Descubren un tiburón "alado" que vivió en el Cretácico

Descubren un tiburón “alado” que vivió en el Cretácico

El descubrimiento de un fósil de un ejemplar de tiburón único y atípico que recuerda a las mantarrayas, el bautizado como Aquilolamna milarcae, resalta la diversidad morfológica de los tiburones del Cretácico y revela una nueva faceta, hasta ahora insospechada, de la historia evolutiva de los tiburones


Los elasmobranquios comprenden una subclase dentro de los peces cartilaginosos, donde se sitúan los tiburones o las rayas, connotando así la relación de parentesco entre unas especies aparentemente distintas.

Sin embargo, lo que nunca podríamos haber imaginado es que ambas pudieran haber coexistido en un mismo animal que, efectivamente, mezclase rasgos típicos de los tiburones y de las rayas.

Fósil del tiburón Aquilolamna milarcae descubierto en las calizas de Vallecillo (México) | Foto: CNRS

Según un comunicado del Centro Nacional para la Investigación Científica (CNRS) de Francia, el descubrimiento de un fósil revela que esa quimera entre ambas especies existió y su nombre es Aquilolamna milarcae, un tiburón águila que se caracterizó por tener aletas pectorales extremadamente largas y delgadas que recuerdan a las alas de una mantarraya. Asimismo, tenía una aleta caudal con un lóbulo superior bien desarrollado, típico de la mayoría de los tiburones pelágicos, como el tiburón ballena y el tiburón tigre.

Según los científicos autores del hallazgo, estos tiburones nadaron hace 93 millones de años en las aguas del Golfo de México.
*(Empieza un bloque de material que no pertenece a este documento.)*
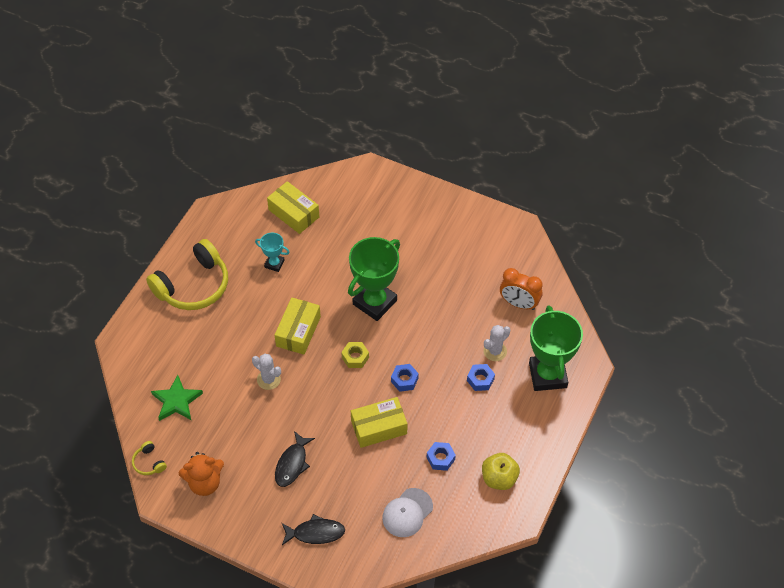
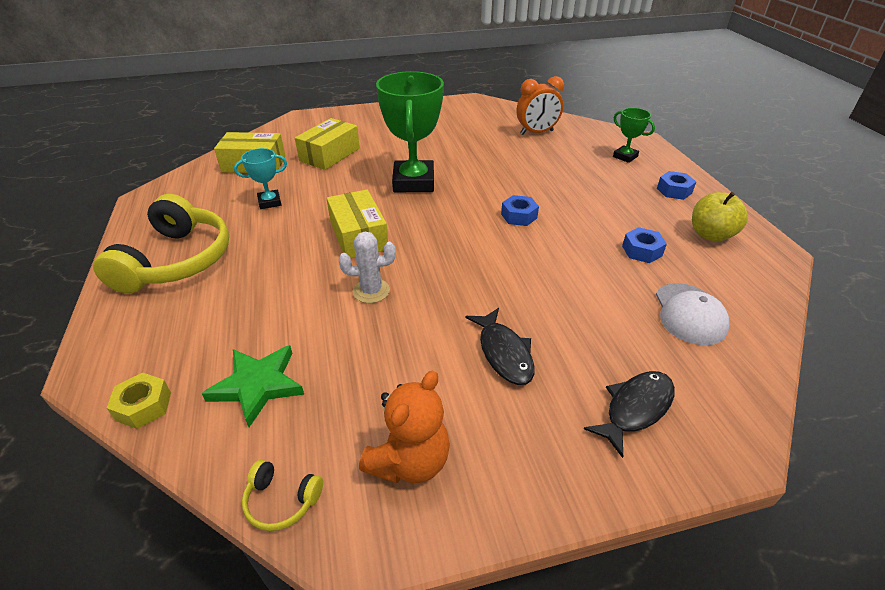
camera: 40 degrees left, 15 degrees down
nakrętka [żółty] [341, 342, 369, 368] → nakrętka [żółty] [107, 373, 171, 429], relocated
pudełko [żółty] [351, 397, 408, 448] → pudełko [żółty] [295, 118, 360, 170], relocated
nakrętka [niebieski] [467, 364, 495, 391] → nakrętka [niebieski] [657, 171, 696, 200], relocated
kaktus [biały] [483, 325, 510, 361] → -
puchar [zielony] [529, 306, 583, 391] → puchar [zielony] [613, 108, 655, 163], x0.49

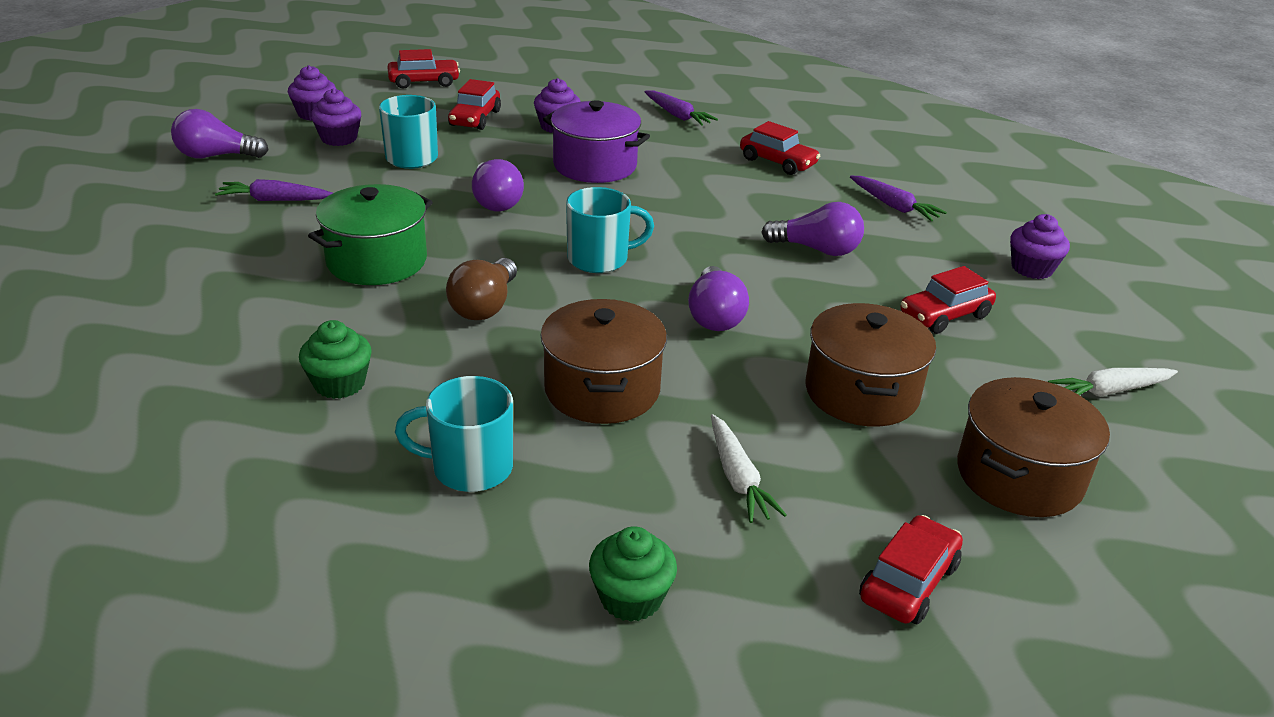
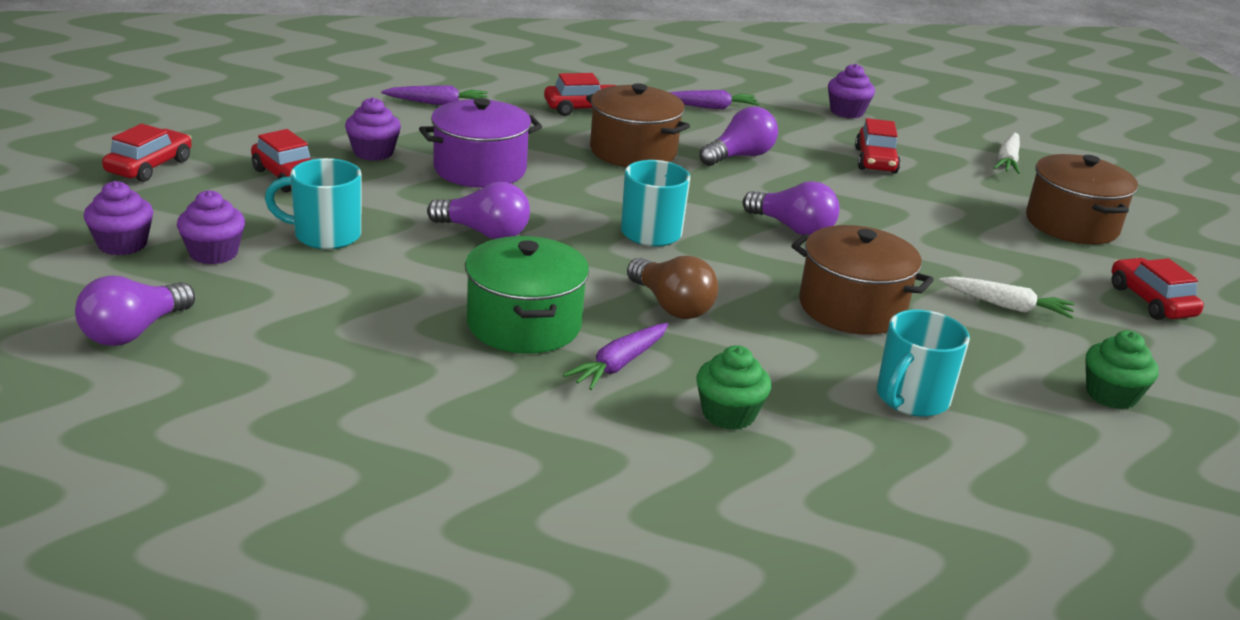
camera: 55 degrees left, 5 degrees down
marchewka [fioletowy] [215, 179, 333, 201] → marchewka [fioletowy] [563, 323, 669, 390], relocated
garnek [brązowy] [805, 303, 936, 427] → garnek [brązowy] [586, 83, 690, 167], relocated

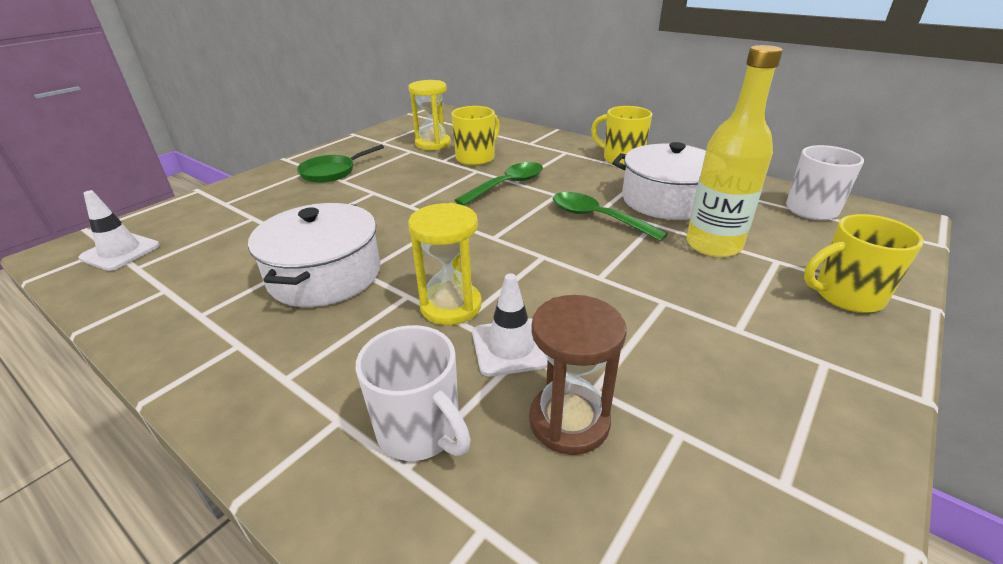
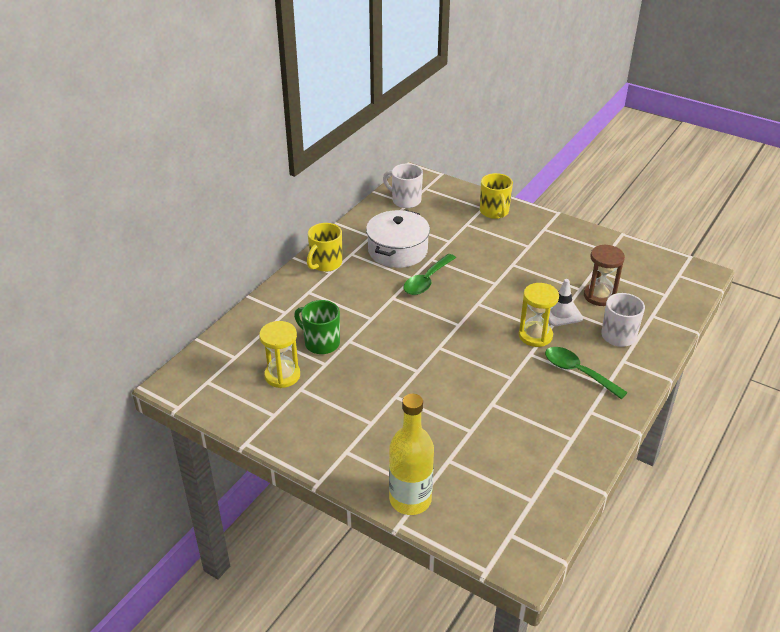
camera: 95 degrees left, 5 degrees up
pachołek [biały] [78, 190, 160, 271] → -
garnek [biały] [248, 203, 380, 307] → -
patelnia [zielony] [297, 145, 384, 183] → -
kubek [żółty] [451, 106, 500, 166] → kubek [zielony] [294, 300, 340, 354]
łyżka [zielony] [455, 162, 543, 206] → łyżka [zielony] [545, 347, 628, 399], relocated
butelka [żółty] [686, 45, 783, 257] → butelka [żółty] [389, 394, 434, 515], relocated

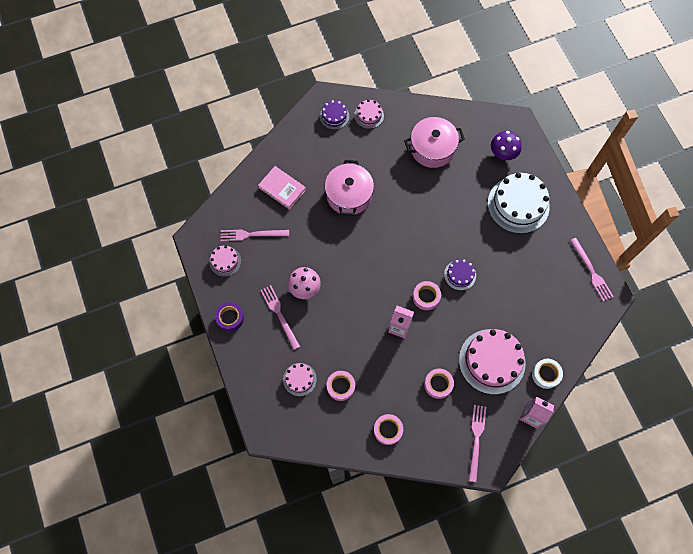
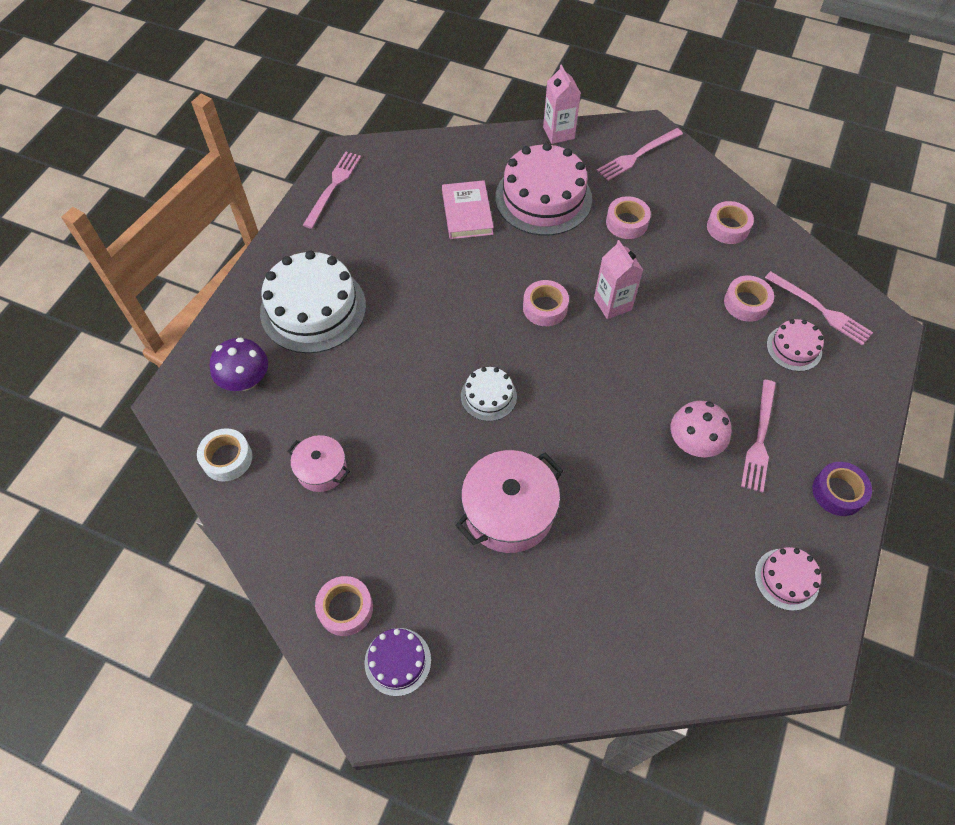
camera: 135 degrees left, 10 degrees down
widelec [różowy] [221, 229, 289, 241] → widelec [różowy] [765, 271, 873, 346], relocated
książka [różowy] [258, 166, 306, 210] → książka [różowy] [442, 180, 494, 239], relocated
tort [różowy] [354, 99, 384, 129] → taśma klejąca [różowy] [315, 576, 373, 636]
garnek [różowy] [404, 117, 465, 168] → garnek [różowy] [288, 435, 350, 492], x0.58
tort [fioletowy] [444, 259, 476, 290] → -
taśma klejąca [biały] [532, 359, 563, 389] → taśma klejąca [biały] [197, 428, 252, 482], relocated
- → tort [biały] [461, 367, 517, 421]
Precisamente, el fósil que ayudó a esclarecer este descubrimiento se encontró en el 2012 en Vallecillo (México), una localidad que produce fósiles notablemente conservados.

Este sitio, ya famoso por sus numerosos fósiles de amonitas, peces óseos y otros reptiles marinos, es muy útil para documentar la evolución de los animales oceánicos.

De acuerdo con el comunicado del CNRS, este tiburón se alimentó de plancton, lo que engrosa la pequeña lista de grandes consumidores de plancton que habitaron el Cretácico y que, hasta ahora, solo estaba compuesta por un grupo de grandes peces óseos (pachycormidae), que ahora está extinto.

Además de arrojar luz sobre la estructura de los ecosistemas marinos del Cretácico, el descubrimiento de los tiburones águila revela una nueva faceta, hasta ahora insospechada, de la historia evolutiva de los tiburones.